Calça jeans rasgada estreita na altura da canela, mas um pouco folgada na sua cintura. Camiseta preta e longa. Moletom cinza com capuz e ziper. Barba por fazer. Cabelo raspado. Fones nos ouvido sem nenhuma música. Tênis escuros de sola branca meio encardida.

Caminha sob um piso de granito também encardido. Cada passo em um ritmo calmo, inspira… Expira…

Foi até o guichê e comprou dois bilhetes, desviou de desconhecidos e inseriu um deles na catraca, deixou-se rodar. Caminha para direita simplesmente por que sempre fazia isso, desceu as escadas com pressa, deixando o peso do seu corpo em queda puxar o ritmo. Aterrissou num chão sintético, preto com bolhas pretas, antiaderente. Caminhou até o final da plataforma.

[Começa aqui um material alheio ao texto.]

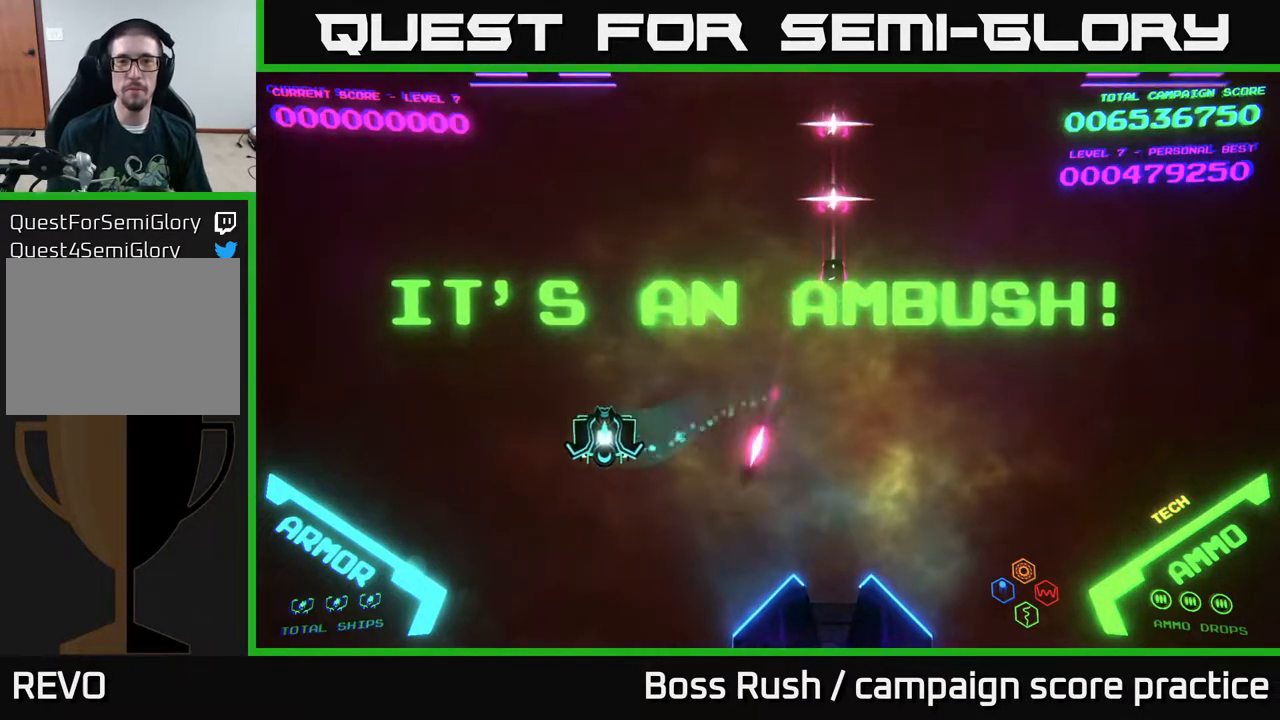
{"buttons": [], "left_stick": "up-left", "right_stick": "center", "events": [[450, "left_stick", "up-left"]]}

Ouviu de longe o atrito entre o trem e os trilhos, seu corpo parado no exato lugar em que a porta viria a se abrir ao toque de uma campainha rápida de dois tons. Projeta seu corpo para o banco da janela no sentido que o vagão seguirá os outros vagões.

87 quilômetros por hora, é a velocidade média em que a cidade corre para trás da janela. Os olhos vidrados no nada, a melancolia de um espaço público transformado em um momento de isolamento. Os problemas passam nesses 87 quilômetro por hora.

Levanta o corpo imóvel a mais de 20 minutos e se põe em frente a porta, ao ouvir a campainha rápida de dois tons atravessa a plataforma sem correr e entra em um novo vagão. Sentido oposto, sem espaço para sentar se coloca ao lado da porta. De pé. Olha as minúcias das pessoas em sua volta. Três estações se passam e seu corpo já sabe o caminho para aquela ingrime escada rolante que termina em roletas e pessoas que veem e voltam como ondas.

Tira os fones do ouvido com um sorriso calmo no rosto, vesti o capuz do moletom e sai pela esquerda enquanto some nesse mar de pessoas.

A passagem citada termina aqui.